Because computing $f_\theta(x_i)$ and $\nabla_\theta f_\theta(x_i)$ for every $i$ is expensive, we compute it on a subset of the data points to make a gradient descent step over $\theta$. This is known as the stochastic gradient descent algorithm. It is stochastic from the fact that we compute the gradient of the loss function only over a mini batch.

The points sampled to estimate the gradient are known as the batch (or mini batch) and it size is the batch_size. We change the batch after every gradient step. We usually sample without replacement. Once all the points have been sampled, we start again a new loop. This is known as an epoch.

We monitor the loss on a validation set during training and evaluate the final model on a test set.

If the model is not able to fit the training data, its capacity is too low and the model is said to underfit. If it fits the data nicely but do not generalize to unseen examples, the model is said to overfit and regularization) can be used to mitigate it.

4.1 Data and dataloader

In machine learning we represent our input points in a higher dimension tensor, where the first (usual convention) dimension is the index, other are features dimensions. For instance, if we have data for predicting the price of an appartment

size downtown renovated parking
30 false true true
10.4 false true false
50 true false true

And the target vector


Would be represented as:

In [37]:
X = torch.tensor([
    [30,   0, 1, 1],
    [10.4, 0, 1, 1],
    [50,   1, 1, 1]
Y = torch.tensor([89.6, 56, 10])

In the case of y, the second dimension (dim=1) has only one feature (the price) so we don't need to add a second axis for the vector.

Depending on the application, the features dimensions can be organised in more than one dimension to better use the structure. For instance, if we had images, we would have two features axis, hence havinga three dimensional tensor 0: index, 1: x-axis, and 2: y-axis. If we had movies, we would have a four dimensional tensor 0: index, 1: x-axis, and 2: y-axis, 3: time. More advanced structured inputs (sequences, graphs, ...) require more carefully designing the tensor.

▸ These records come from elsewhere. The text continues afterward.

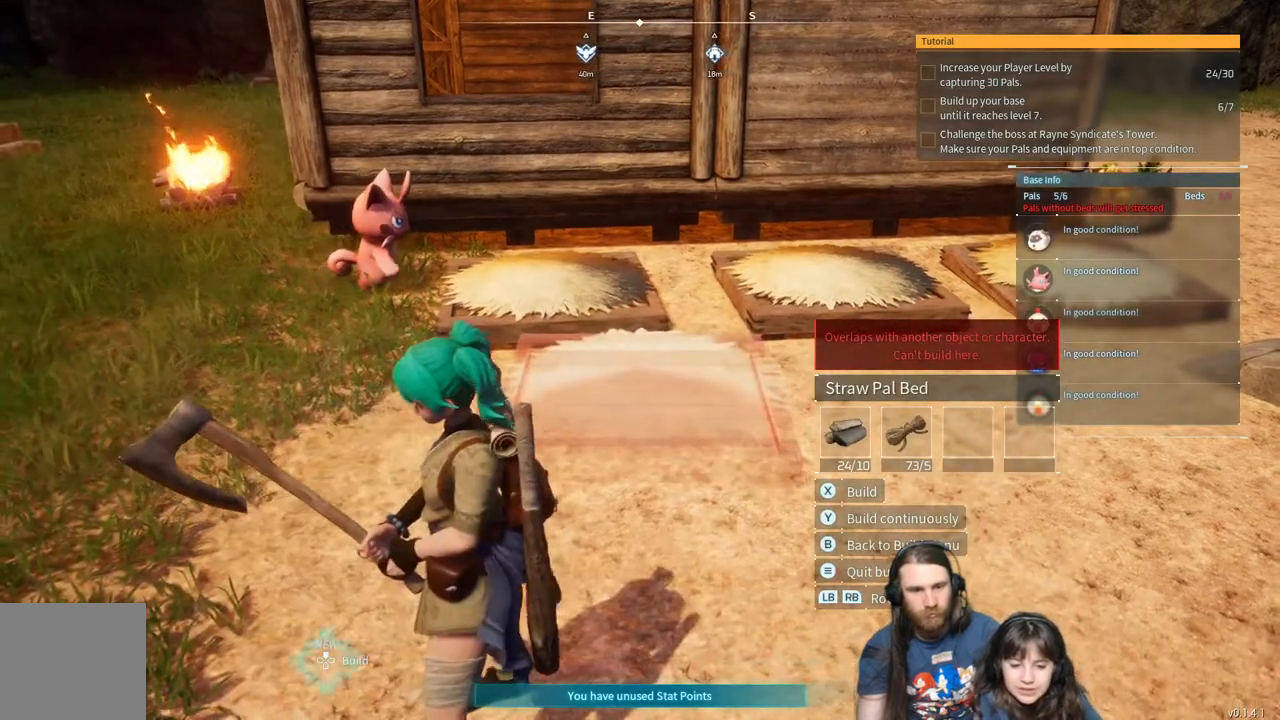
{"buttons": [], "left_stick": "center", "right_stick": "center", "events": [[117, "right_stick", "left"], [350, "left_stick", "up-left"], [383, "right_stick", "center"], [467, "left_stick", "center"]]}
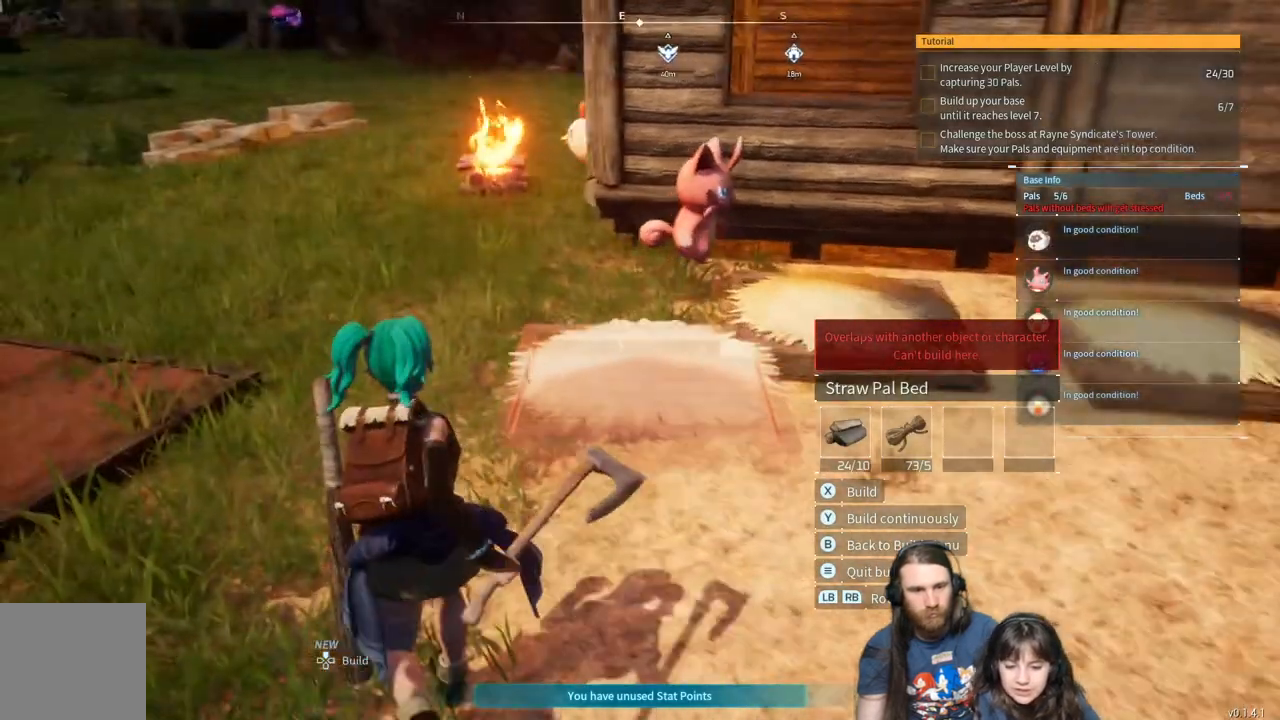
{"buttons": [], "left_stick": "center", "right_stick": "center", "events": [[150, "left_stick", "up"], [217, "right_stick", "right"], [267, "left_stick", "center"], [383, "right_stick", "center"]]}
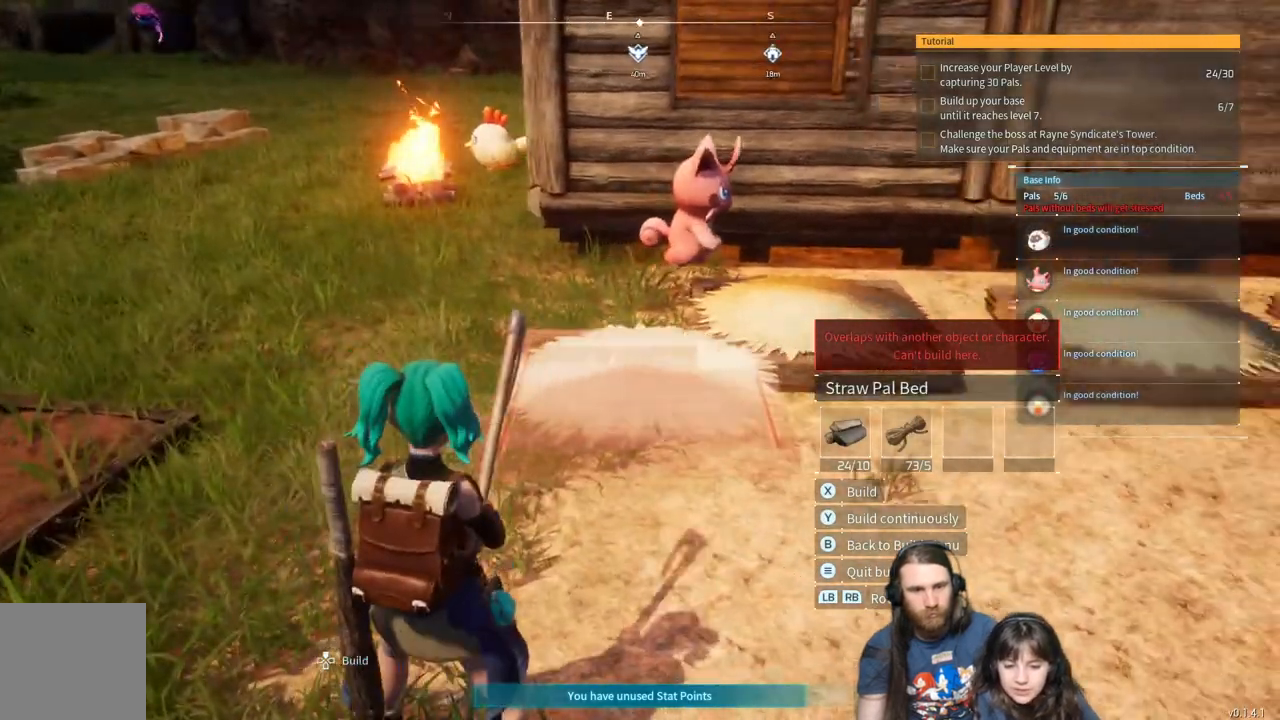
{"buttons": [], "left_stick": "up-left", "right_stick": "center", "events": [[50, "left_stick", "up-left"]]}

In traditional machine learning, we can pass the whole X and y tensor to an algorithm (linear regression, random forrest, SVM). In deep learning, we have way more inputs and use stochastic gradient descent.

A pseudo code for a simple gradient descent would look like the following.

for epoch in range(max_epoch):
    n_batchs = X.size(0) // batch_size + 1
    for i in range(n_batchs):
        X_batch = X[i*batch_size: (i+1)batch_size]
        y_batch = y[i*batch_size: (i+1)batch_size]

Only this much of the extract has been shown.